10/27/05 San Antonio, Texas city and county leaders met Thursday with officials of the Indy Racing League and an investment group to discuss the possibility of Grand Prix racing returning to San Antonio. Although details are still being worked out, an official announcement may be made in the next 30 to 60 days A Grand Prix-style race was last held in the Alamo City in the early 1990s.

"We had a great meeting this morning about some exciting possibilities for San Antonio," said Tony George, of IRL Racing. "We think that the people who have sort of been putting the thought behind this event here have done a very good job, and create at least a very interesting scenario that we believe could work. And we would be very interested in being a part of. "
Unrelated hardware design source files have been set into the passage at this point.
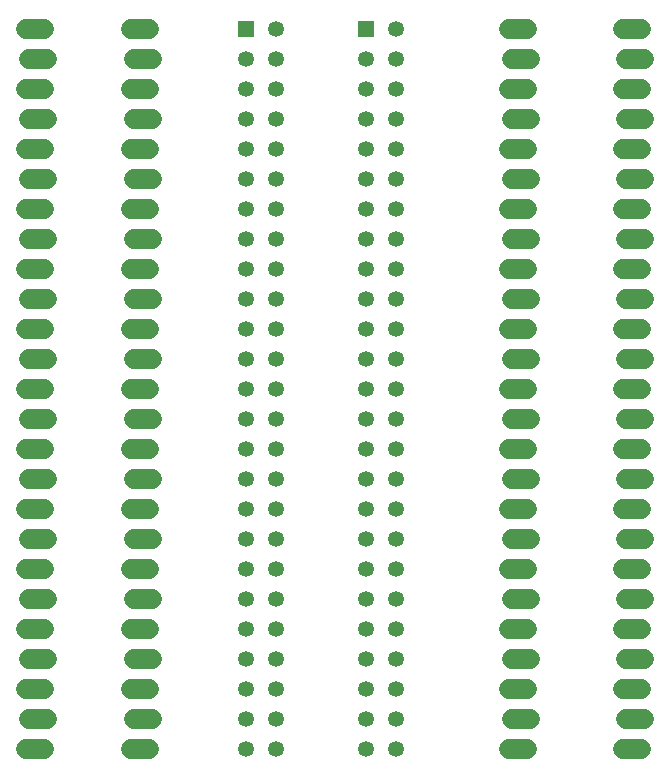
<source format=gts>
G75*
%MOIN*%
%OFA0B0*%
%FSLAX24Y24*%
%IPPOS*%
%LPD*%
%AMOC8*
5,1,8,0,0,1.08239X$1,22.5*
%
%ADD10R,0.0532X0.0532*%
%ADD11C,0.0532*%
%ADD12C,0.0660*%
D10*
X008680Y025805D03*
X012680Y025805D03*
D11*
X012680Y024805D03*
X012680Y023805D03*
X013680Y023805D03*
X013680Y024805D03*
X013680Y025805D03*
X013680Y022805D03*
X013680Y021805D03*
X013680Y020805D03*
X012680Y020805D03*
X012680Y021805D03*
X012680Y022805D03*
X012680Y019805D03*
X012680Y018805D03*
X013680Y018805D03*
X013680Y019805D03*
X013680Y017805D03*
X013680Y016805D03*
X013680Y015805D03*
X012680Y015805D03*
X012680Y016805D03*
X012680Y017805D03*
X012680Y014805D03*
X012680Y013805D03*
X012680Y012805D03*
X013680Y012805D03*
X013680Y013805D03*
X013680Y014805D03*
X013680Y011805D03*
X013680Y010805D03*
X012680Y010805D03*
X012680Y011805D03*
X012680Y009805D03*
X012680Y008805D03*
X012680Y007805D03*
X013680Y007805D03*
X013680Y008805D03*
X013680Y009805D03*
X013680Y006805D03*
X013680Y005805D03*
X013680Y004805D03*
X012680Y004805D03*
X012680Y005805D03*
X012680Y006805D03*
X012680Y003805D03*
X012680Y002805D03*
X012680Y001805D03*
X013680Y001805D03*
X013680Y002805D03*
X013680Y003805D03*
X009680Y003805D03*
X009680Y002805D03*
X009680Y001805D03*
X008680Y001805D03*
X008680Y002805D03*
X008680Y003805D03*
X008680Y004805D03*
X008680Y005805D03*
X008680Y006805D03*
X008680Y007805D03*
X008680Y008805D03*
X008680Y009805D03*
X008680Y010805D03*
X008680Y011805D03*
X008680Y012805D03*
X008680Y013805D03*
X008680Y014805D03*
X008680Y015805D03*
X008680Y016805D03*
X008680Y017805D03*
X008680Y018805D03*
X008680Y019805D03*
X008680Y020805D03*
X008680Y021805D03*
X008680Y022805D03*
X008680Y023805D03*
X008680Y024805D03*
X009680Y024805D03*
X009680Y025805D03*
X009680Y023805D03*
X009680Y022805D03*
X009680Y021805D03*
X009680Y020805D03*
X009680Y019805D03*
X009680Y018805D03*
X009680Y017805D03*
X009680Y016805D03*
X009680Y015805D03*
X009680Y014805D03*
X009680Y013805D03*
X009680Y012805D03*
X009680Y011805D03*
X009680Y010805D03*
X009680Y009805D03*
X009680Y008805D03*
X009680Y007805D03*
X009680Y006805D03*
X009680Y005805D03*
X009680Y004805D03*
D12*
X001930Y001805D02*
X001330Y001805D01*
X001430Y002805D02*
X002030Y002805D01*
X001930Y003805D02*
X001330Y003805D01*
X001430Y004805D02*
X002030Y004805D01*
X001930Y005805D02*
X001330Y005805D01*
X001430Y006805D02*
X002030Y006805D01*
X001930Y007805D02*
X001330Y007805D01*
X001430Y008805D02*
X002030Y008805D01*
X001930Y009805D02*
X001330Y009805D01*
X001430Y010805D02*
X002030Y010805D01*
X001930Y011805D02*
X001330Y011805D01*
X001430Y012805D02*
X002030Y012805D01*
X001930Y013805D02*
X001330Y013805D01*
X001430Y014805D02*
X002030Y014805D01*
X001930Y015805D02*
X001330Y015805D01*
X001430Y016805D02*
X002030Y016805D01*
X001930Y017805D02*
X001330Y017805D01*
X001430Y018805D02*
X002030Y018805D01*
X001930Y019805D02*
X001330Y019805D01*
X001430Y020805D02*
X002030Y020805D01*
X001930Y021805D02*
X001330Y021805D01*
X001430Y022805D02*
X002030Y022805D01*
X001930Y023805D02*
X001330Y023805D01*
X001430Y024805D02*
X002030Y024805D01*
X001930Y025805D02*
X001330Y025805D01*
X004830Y025805D02*
X005430Y025805D01*
X005530Y024805D02*
X004930Y024805D01*
X004830Y023805D02*
X005430Y023805D01*
X005530Y022805D02*
X004930Y022805D01*
X004830Y021805D02*
X005430Y021805D01*
X005530Y020805D02*
X004930Y020805D01*
X004830Y019805D02*
X005430Y019805D01*
X005530Y018805D02*
X004930Y018805D01*
X004830Y017805D02*
X005430Y017805D01*
X005530Y016805D02*
X004930Y016805D01*
X004830Y015805D02*
X005430Y015805D01*
X005530Y014805D02*
X004930Y014805D01*
X004830Y013805D02*
X005430Y013805D01*
X005530Y012805D02*
X004930Y012805D01*
X004830Y011805D02*
X005430Y011805D01*
X005530Y010805D02*
X004930Y010805D01*
X004830Y009805D02*
X005430Y009805D01*
X005530Y008805D02*
X004930Y008805D01*
X004830Y007805D02*
X005430Y007805D01*
X005530Y006805D02*
X004930Y006805D01*
X004830Y005805D02*
X005430Y005805D01*
X005530Y004805D02*
X004930Y004805D01*
X004830Y003805D02*
X005430Y003805D01*
X005530Y002805D02*
X004930Y002805D01*
X004830Y001805D02*
X005430Y001805D01*
X017430Y001805D02*
X018030Y001805D01*
X018130Y002805D02*
X017530Y002805D01*
X017430Y003805D02*
X018030Y003805D01*
X018130Y004805D02*
X017530Y004805D01*
X017430Y005805D02*
X018030Y005805D01*
X018130Y006805D02*
X017530Y006805D01*
X017430Y007805D02*
X018030Y007805D01*
X018130Y008805D02*
X017530Y008805D01*
X017430Y009805D02*
X018030Y009805D01*
X018130Y010805D02*
X017530Y010805D01*
X017430Y011805D02*
X018030Y011805D01*
X018130Y012805D02*
X017530Y012805D01*
X017430Y013805D02*
X018030Y013805D01*
X018130Y014805D02*
X017530Y014805D01*
X017430Y015805D02*
X018030Y015805D01*
X018130Y016805D02*
X017530Y016805D01*
X017430Y017805D02*
X018030Y017805D01*
X018130Y018805D02*
X017530Y018805D01*
X017430Y019805D02*
X018030Y019805D01*
X018130Y020805D02*
X017530Y020805D01*
X017430Y021805D02*
X018030Y021805D01*
X018130Y022805D02*
X017530Y022805D01*
X017430Y023805D02*
X018030Y023805D01*
X018130Y024805D02*
X017530Y024805D01*
X017430Y025805D02*
X018030Y025805D01*
X021230Y025805D02*
X021830Y025805D01*
X021930Y024805D02*
X021330Y024805D01*
X021230Y023805D02*
X021830Y023805D01*
X021930Y022805D02*
X021330Y022805D01*
X021230Y021805D02*
X021830Y021805D01*
X021930Y020805D02*
X021330Y020805D01*
X021230Y019805D02*
X021830Y019805D01*
X021930Y018805D02*
X021330Y018805D01*
X021230Y017805D02*
X021830Y017805D01*
X021930Y016805D02*
X021330Y016805D01*
X021230Y015805D02*
X021830Y015805D01*
X021930Y014805D02*
X021330Y014805D01*
X021230Y013805D02*
X021830Y013805D01*
X021930Y012805D02*
X021330Y012805D01*
X021230Y011805D02*
X021830Y011805D01*
X021930Y010805D02*
X021330Y010805D01*
X021230Y009805D02*
X021830Y009805D01*
X021930Y008805D02*
X021330Y008805D01*
X021230Y007805D02*
X021830Y007805D01*
X021930Y006805D02*
X021330Y006805D01*
X021230Y005805D02*
X021830Y005805D01*
X021930Y004805D02*
X021330Y004805D01*
X021230Y003805D02*
X021830Y003805D01*
X021930Y002805D02*
X021330Y002805D01*
X021230Y001805D02*
X021830Y001805D01*
M02*

</source>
But the bigger news is that the race may rev up plans to build a huge professional sports complex that would include a Grand Prix-style IRL track and a professional football and professional baseball stadium, a local spokesman said.

The group Holly Hills Investors is considering purchasing a large amount of land near the SBC Center that would house the complex, the spokesman said. "I've been in a lot of cities in my executive positions, especially in racing, and I have yet to see anyone equal the hospitality this city has," said Joe Heitzler, of Holly Hills Investors. KSAT.com [Editor's Note: Yet another feeble attempt by the IRL to undermine Champ Car by putting on an event similar to Champ Car's announced event in Houston, Texas. Of course Houston dwarfs San Antonio in size. The IRL has a documented history of trying to undermine Champ Car by copying them and each time they have failed.]